EXCERPTED DATA:
<<<<

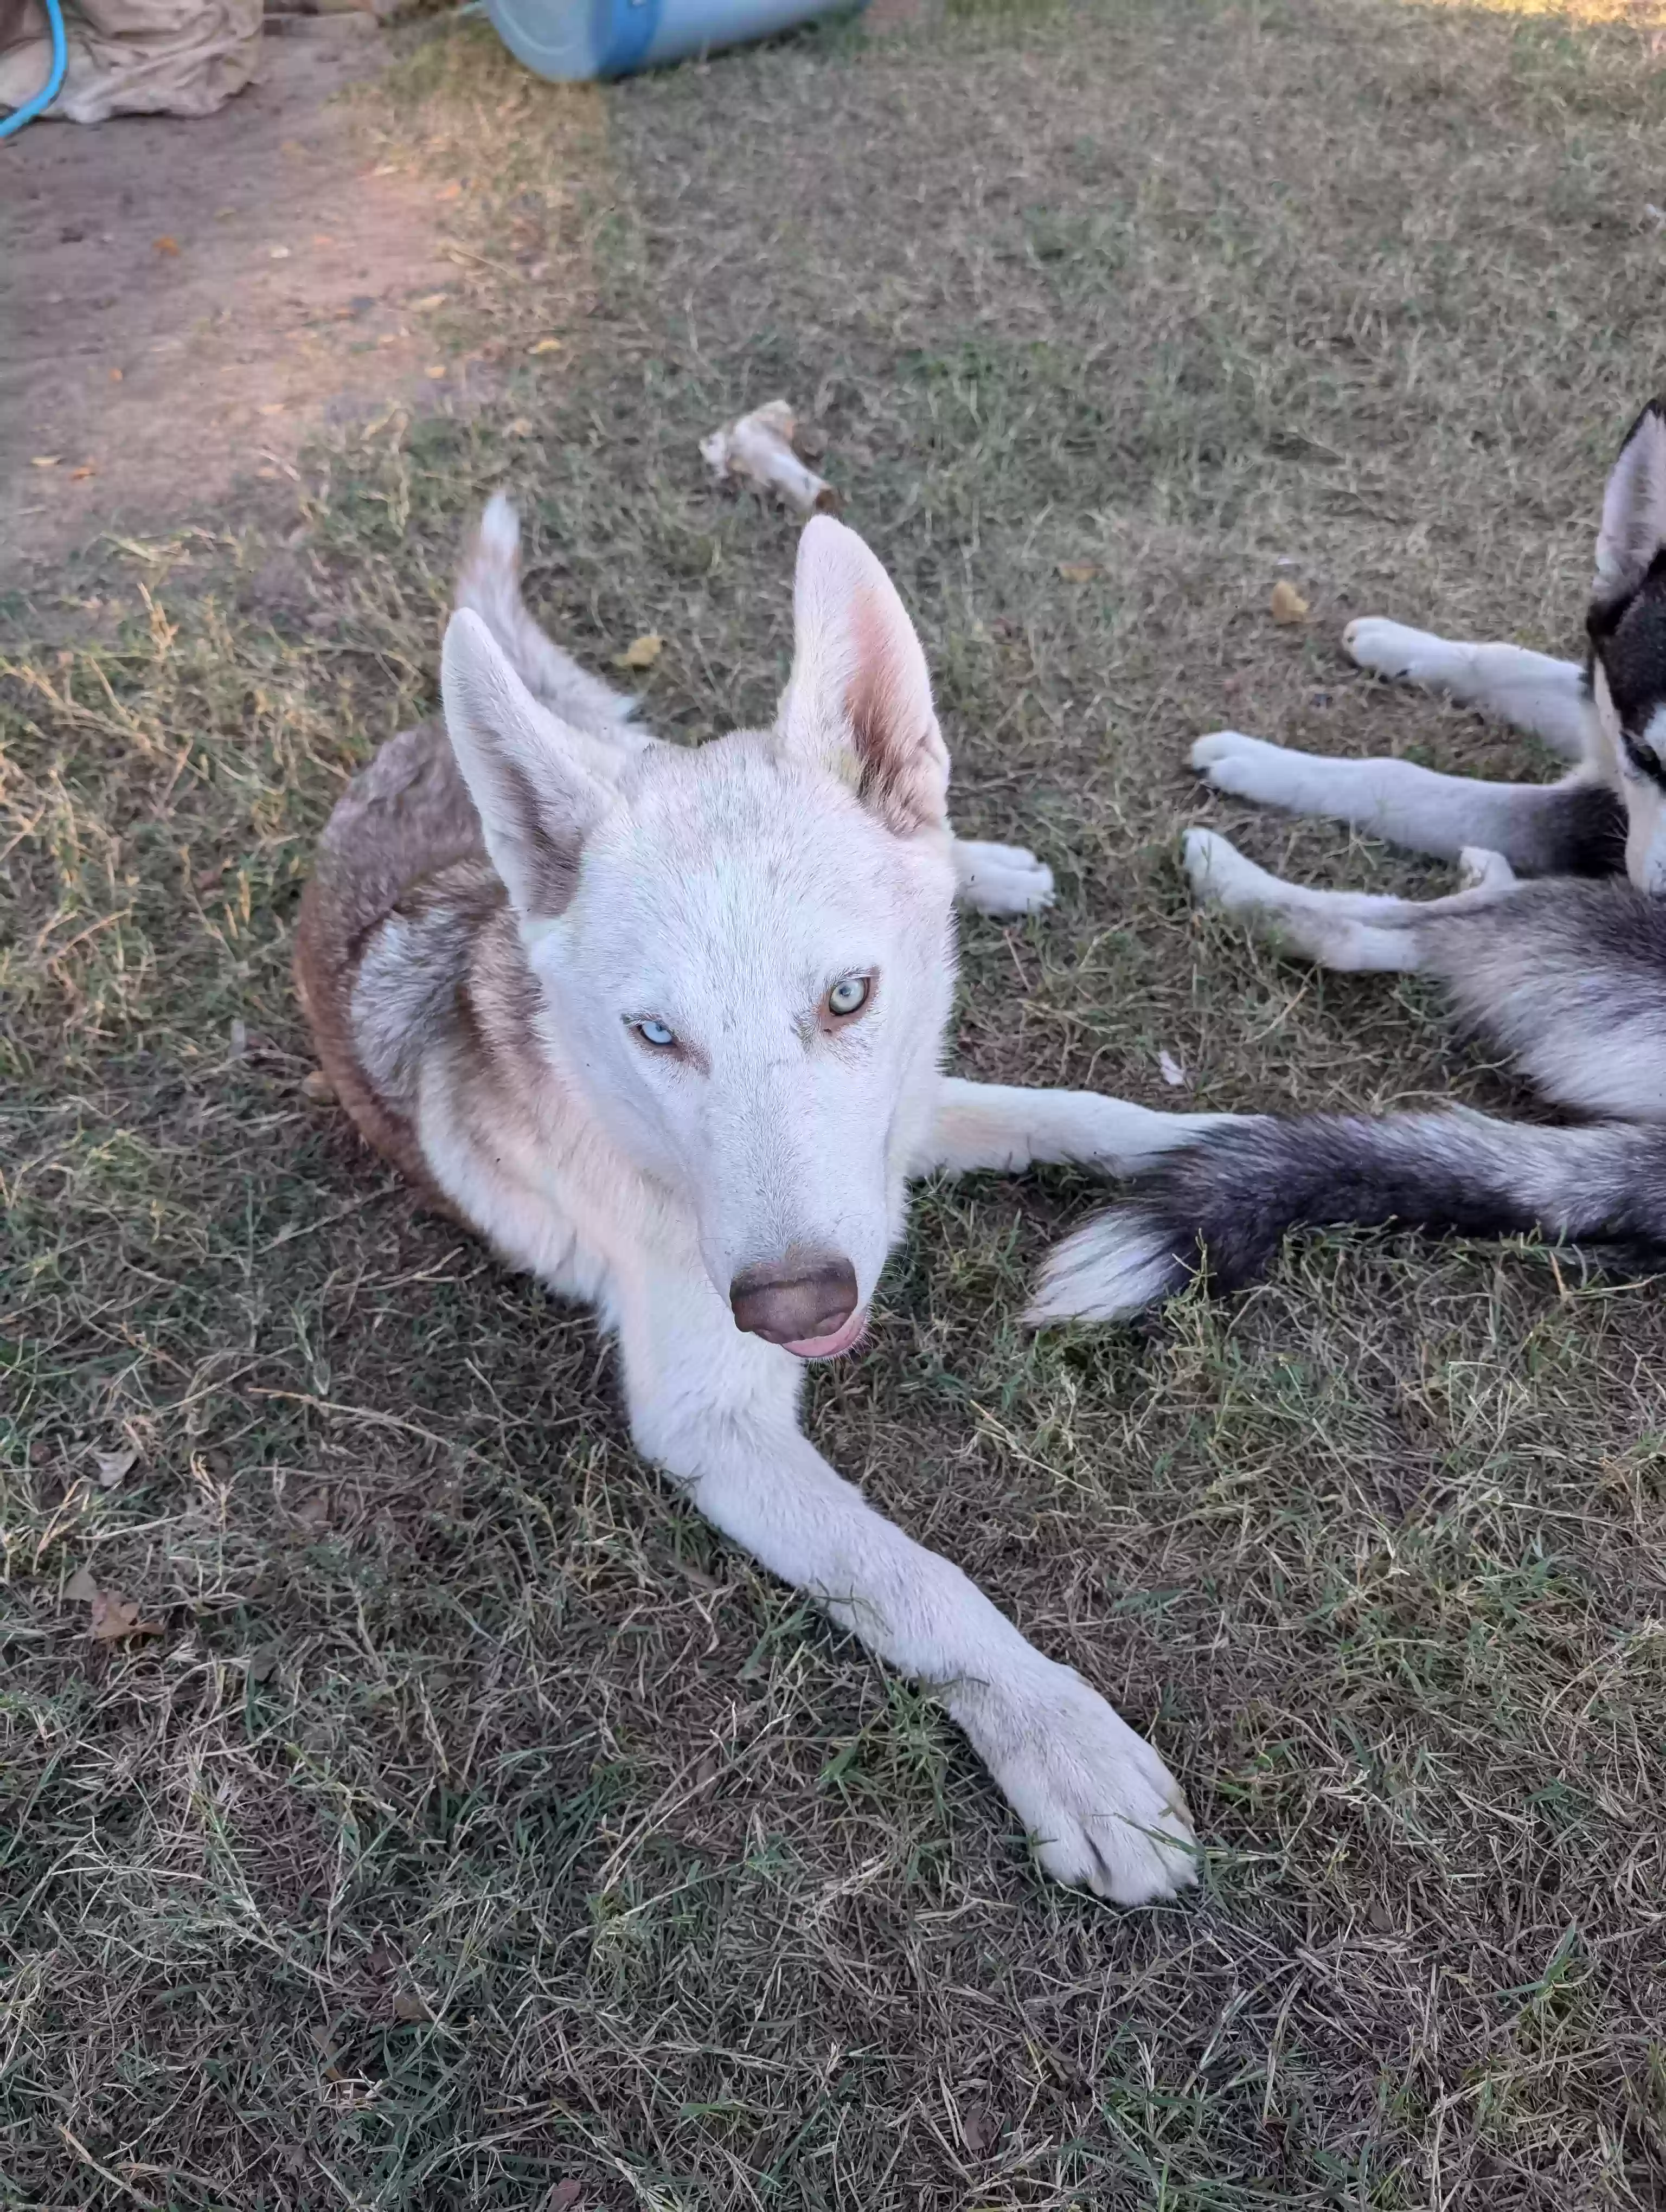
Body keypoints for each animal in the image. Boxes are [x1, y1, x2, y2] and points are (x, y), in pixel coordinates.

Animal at [292, 498, 1212, 1902]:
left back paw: (980, 863)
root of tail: (418, 737)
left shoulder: (901, 1113)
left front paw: (1240, 1148)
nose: (792, 1306)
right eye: (656, 1035)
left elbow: (1076, 1113)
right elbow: (916, 1577)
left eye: (845, 996)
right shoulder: (712, 1424)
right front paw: (1058, 1737)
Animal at [1035, 398, 1666, 1318]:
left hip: (1580, 924)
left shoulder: (1589, 819)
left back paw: (1230, 875)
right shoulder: (1604, 722)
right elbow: (1508, 662)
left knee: (1372, 935)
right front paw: (1401, 645)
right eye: (1650, 755)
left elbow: (1401, 782)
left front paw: (1261, 763)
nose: (1662, 895)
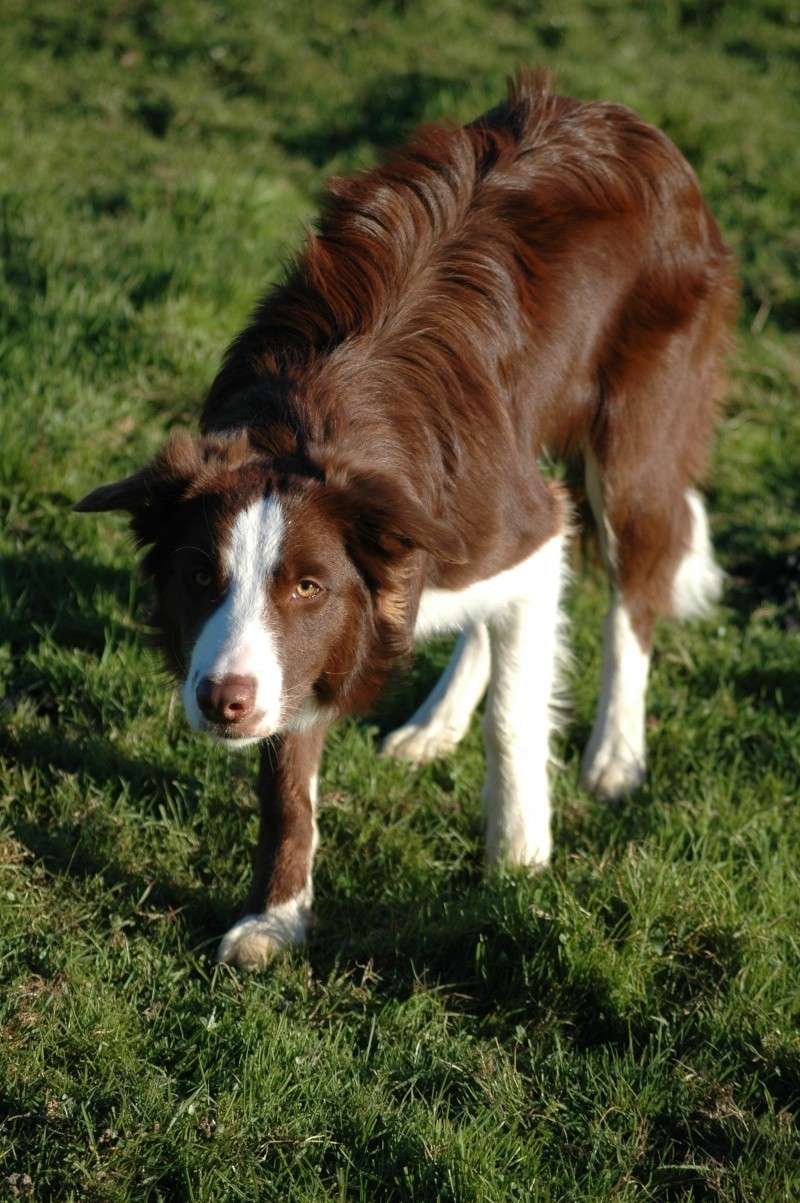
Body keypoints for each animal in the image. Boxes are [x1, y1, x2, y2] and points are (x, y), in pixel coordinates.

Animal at [76, 70, 736, 972]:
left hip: (633, 445)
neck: (310, 420)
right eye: (200, 576)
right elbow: (286, 781)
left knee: (632, 591)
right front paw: (277, 914)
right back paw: (434, 724)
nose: (221, 702)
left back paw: (615, 754)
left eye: (307, 584)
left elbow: (513, 719)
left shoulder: (520, 525)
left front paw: (519, 861)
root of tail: (622, 119)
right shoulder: (307, 647)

>>>>

TASK STATEMENT:
Word for word, return the lines from the one holding "left shoulder: (520, 525)" through the end of the entries above.

SOLUTION TO THIS PROBLEM:
left shoulder: (520, 525)
left front paw: (519, 861)
root of tail: (622, 119)
right shoulder: (307, 647)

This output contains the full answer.